Kuthubutheen J.a, c · Hedne C.N.a · Krishnaswamy J.b · Rajan G.P.a, c
aDepartment of Otolaryngology, Head and Neck Surgery, Fremantle Hospital, Fremantle, W.A., bAudiology Department, School of Medicine, University of Western Australia, Princess Margaret Hospital for Children, Subiaco, W.A., and cDepartment of Otolaryngology, Head and Neck Surgery, School of Surgery, University of Western Australia, Nedlands, W.A., Australia Audiol Neurotol 2012;17:321–330 (DOI:10.1159/000339350)
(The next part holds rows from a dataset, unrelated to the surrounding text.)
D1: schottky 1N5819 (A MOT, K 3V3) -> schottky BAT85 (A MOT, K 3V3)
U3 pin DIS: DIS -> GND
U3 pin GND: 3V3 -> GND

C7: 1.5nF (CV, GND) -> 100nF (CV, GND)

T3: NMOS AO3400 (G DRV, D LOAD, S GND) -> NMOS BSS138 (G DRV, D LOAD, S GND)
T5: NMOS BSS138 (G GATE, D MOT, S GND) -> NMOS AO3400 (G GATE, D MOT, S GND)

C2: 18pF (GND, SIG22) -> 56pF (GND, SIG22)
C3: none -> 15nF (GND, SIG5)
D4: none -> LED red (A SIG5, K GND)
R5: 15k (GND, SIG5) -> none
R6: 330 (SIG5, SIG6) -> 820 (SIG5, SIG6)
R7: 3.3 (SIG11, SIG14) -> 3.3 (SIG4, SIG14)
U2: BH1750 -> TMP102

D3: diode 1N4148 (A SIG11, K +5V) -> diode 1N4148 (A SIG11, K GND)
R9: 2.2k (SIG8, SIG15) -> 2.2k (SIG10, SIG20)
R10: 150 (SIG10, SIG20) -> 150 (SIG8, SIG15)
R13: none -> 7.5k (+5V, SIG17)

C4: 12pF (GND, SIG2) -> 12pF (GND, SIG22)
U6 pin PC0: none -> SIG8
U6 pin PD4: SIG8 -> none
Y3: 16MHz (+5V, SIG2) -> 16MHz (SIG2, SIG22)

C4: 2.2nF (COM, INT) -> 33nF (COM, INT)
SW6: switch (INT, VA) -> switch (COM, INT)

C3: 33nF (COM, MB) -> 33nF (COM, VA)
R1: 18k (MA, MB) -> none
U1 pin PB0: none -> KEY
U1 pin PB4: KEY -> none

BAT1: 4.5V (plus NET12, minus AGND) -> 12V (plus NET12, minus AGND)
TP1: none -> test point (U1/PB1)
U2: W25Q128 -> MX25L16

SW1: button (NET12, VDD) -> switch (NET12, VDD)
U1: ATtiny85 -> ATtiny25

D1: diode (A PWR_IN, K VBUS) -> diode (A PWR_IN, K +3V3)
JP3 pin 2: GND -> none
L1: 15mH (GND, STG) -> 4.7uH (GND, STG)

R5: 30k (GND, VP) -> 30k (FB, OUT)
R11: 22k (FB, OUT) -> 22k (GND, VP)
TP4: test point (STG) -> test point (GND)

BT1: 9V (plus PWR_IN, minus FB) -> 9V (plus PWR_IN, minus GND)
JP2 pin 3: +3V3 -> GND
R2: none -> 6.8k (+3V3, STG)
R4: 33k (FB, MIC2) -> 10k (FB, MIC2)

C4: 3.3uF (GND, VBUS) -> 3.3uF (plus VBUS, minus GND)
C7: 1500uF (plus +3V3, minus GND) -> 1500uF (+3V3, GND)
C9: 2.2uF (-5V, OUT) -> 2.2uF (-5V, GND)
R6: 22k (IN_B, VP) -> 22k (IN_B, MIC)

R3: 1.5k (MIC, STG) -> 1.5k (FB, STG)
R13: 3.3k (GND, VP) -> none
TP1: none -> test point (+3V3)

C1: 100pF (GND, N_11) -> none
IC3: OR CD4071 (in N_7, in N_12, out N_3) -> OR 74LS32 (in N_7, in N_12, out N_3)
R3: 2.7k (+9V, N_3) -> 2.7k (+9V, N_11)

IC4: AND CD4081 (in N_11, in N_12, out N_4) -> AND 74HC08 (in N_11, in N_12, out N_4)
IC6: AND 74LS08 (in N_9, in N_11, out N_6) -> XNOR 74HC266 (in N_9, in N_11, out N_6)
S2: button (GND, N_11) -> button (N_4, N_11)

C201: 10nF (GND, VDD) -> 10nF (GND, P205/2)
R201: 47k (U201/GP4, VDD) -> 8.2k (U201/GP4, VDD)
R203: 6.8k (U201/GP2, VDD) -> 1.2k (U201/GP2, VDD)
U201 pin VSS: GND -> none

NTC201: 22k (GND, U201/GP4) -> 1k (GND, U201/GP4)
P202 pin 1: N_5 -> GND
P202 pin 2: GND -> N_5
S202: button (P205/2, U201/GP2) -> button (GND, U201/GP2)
Objective: To investigate the use of hearing preservation cochlear implantation in children with partial deafness. Patients and Methods: Five children with either drug-induced or congenital partial deafness were enrolled in a pilot study. The patients ranged in age from 13 months to 14 years. Implantation was performed using a hearing preservation technique. A Flex EAS electrode (MED-EL, Innsbruck, Austria) was used in all full insertions. Results: Low frequency hearing was preserved in all patients with postoperative bone conduction within 10 dB of the preoperative hearing levels. These changes were preserved over the follow-up period of 12 months. There were significant improvements in speech perception. Conclusion: Hearing preservation cochlear implantation is a new effective modality in children with partial deafness.